A compreensão de que é ilógico julgarmos os outros e nós mesmos confere-nos liberdade, aceitação e relaxamento para sermos o que devemos ser no momento e as outras pessoas a serem do jeito que são.

Uma mente contemplativa, uma mente livre

Se somos capazes de olhar para o que pensamos ser o nosso verdadeiro eu como objeto, é porque existe algo mais que é sujeito. Ou seja, é porque existe algo mais dentro de nós que não é apenas uma personalidade formada de gostos e de aversões e que constantemente reage diante das situações impostas pelo mundo. Uma mente contemplativa é capaz de perceber uma presença silenciosa além de seus próprios ruídos, além da vozinha interna constantemente a conversar. É uma mente que tem a capacidade de permanecer tranqüila diante da agitação, serena diante da tristeza, pois reconhece em si toda a paz e plenitude que antes buscava fora, nos objetos externos.

Ao criar esse distanciamento em relação aos seus próprios movimentos mentais, reconhece a desidentificação com a própria história de vida e todos os dramas que a mente cria para nos aprisionar. Quando viajamos de avião, vemos todos lá embaixo, bem pequenos, e todos os dramas (trânsito, chateações, apegos, anseios) parecem também ficar bem pequenos, exatamente porque neste momento temos a visão do todo e não a visão centrada em nós mesmos e nos nossos pequenos conflitos diários.

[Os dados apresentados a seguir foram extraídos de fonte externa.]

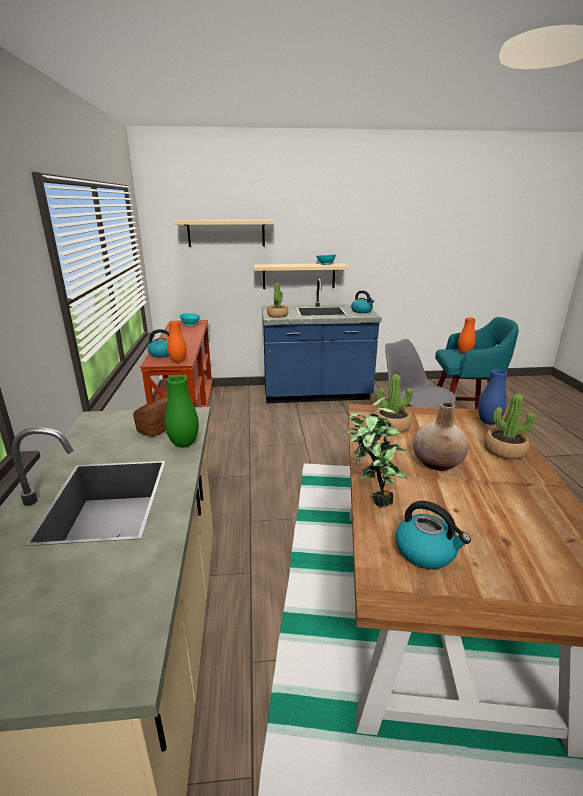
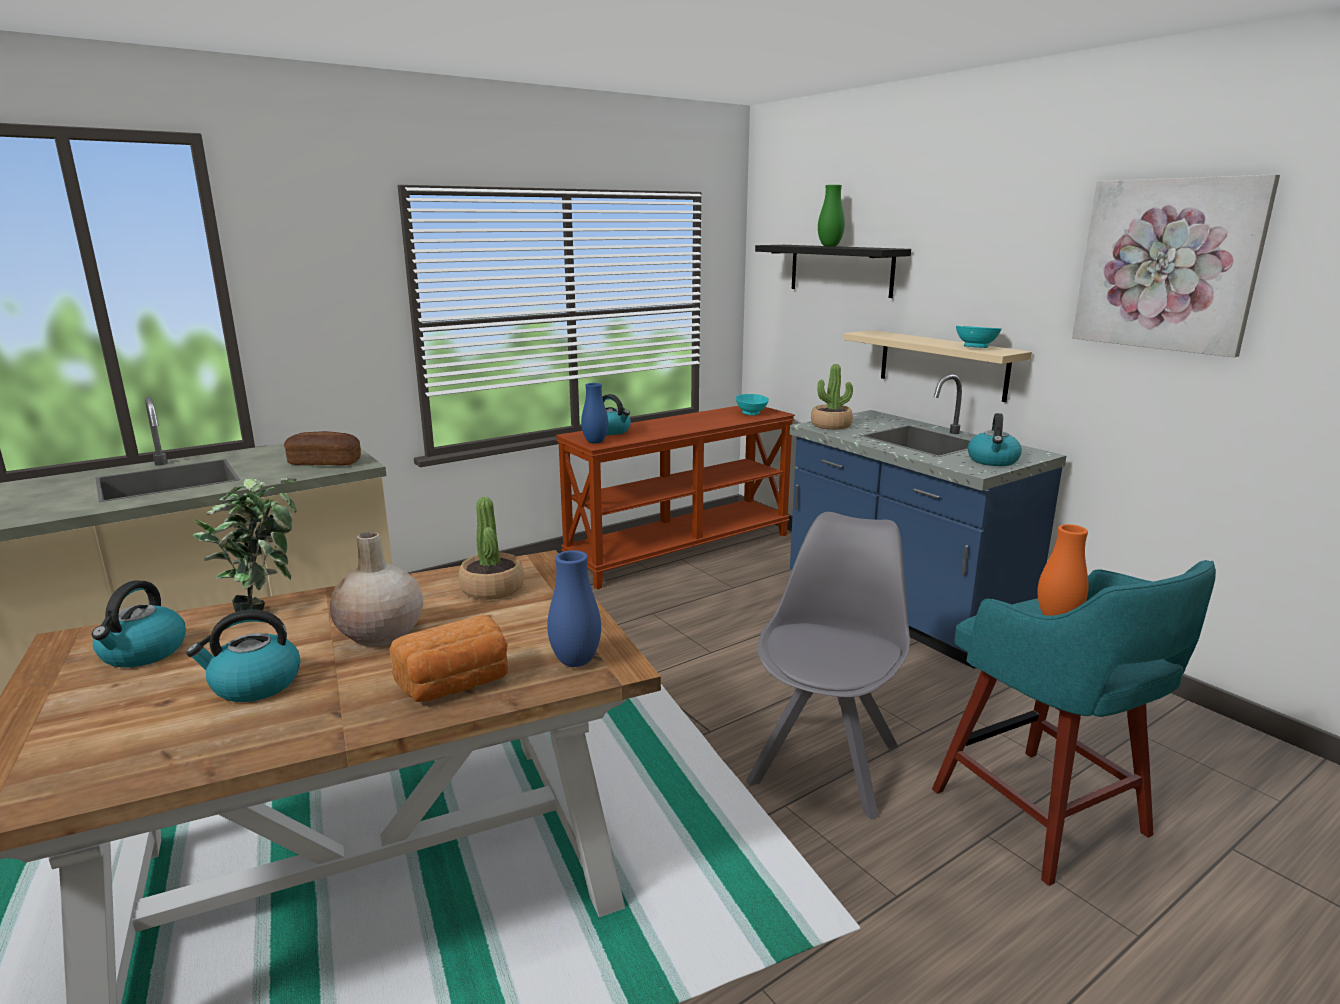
camera: 60 degrees right, 5 degrees down
(178, 361) = (595, 442): orange vase -> blue vase
(184, 444) = (279, 477): green vase -> green vase (829, 246)
(226, 233) = (840, 270): beige shelf -> black shelf
(395, 222) = (1168, 265): none -> picture
(490, 507) = (254, 685): none -> kettle
(504, 450) = (456, 684): potted plant -> bread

Uma mente contemplativa é uma mente livre, livre de si mesmo, pois apenas nós mesmos temos a capacidade de nos aprisionar. Ao se ver livre das identificações com o conteúdo mental, com os dramas pessoais, há a possibilidade de rir de si mesmo, de não se levar tão a sério. Quando estamos dentro de um cinema, assistindo a um filme, emocionamo-nos e identificamo-nos com os personagens e até mesmo choramos. Mas a todo o momento não perdemos a consciência de que aquilo não é real, é uma ficção, uma encenação. Assim também é a vida, mas, quando estamos apegados a ela, não conseguimos reconhecer que a vida é um grande espetáculo, muito bem orquestrado e pensado, como o filme.

Uma mente contemplativa, livre, reconhece e, assim, aprecia. Aprecia tanto a vida, todos os aspectos da criação – a natureza, os animais em sua imensa e bela variedade e formas -, como aprecia a si mesmo, os seus próprios estados mentais, sejam eles considerados bons ou ruins, como parte do mesmo Todo; como manifestações da Consciência que aprecia brincar com as formas e com o movimento. A vida é feita de luz e de movimento constante. O que nasce hoje já tem a sua morte anunciada e dela o surgimento de algo novo. Cabe a nós apenas apreciarmos esse belo espetáculo que é a vida. Para isso, é necessário discriminação, desapego e aceitação. Discriminação para saber que todos os objetos que os nossos sentidos possam apreender são perecíveis, porém a nossa essência é eterna. Desapego para que possamos contemplar as mudanças, internas e externas. E aceitação para acolher a si mesmo e ao mundo como eles se apresentam.

Termino reafirmando: “Liberdade não é fazer o que se quer, é simplesmente contentar-se com o que é”.

Tales Nunes vive e estuda em Florianópolis.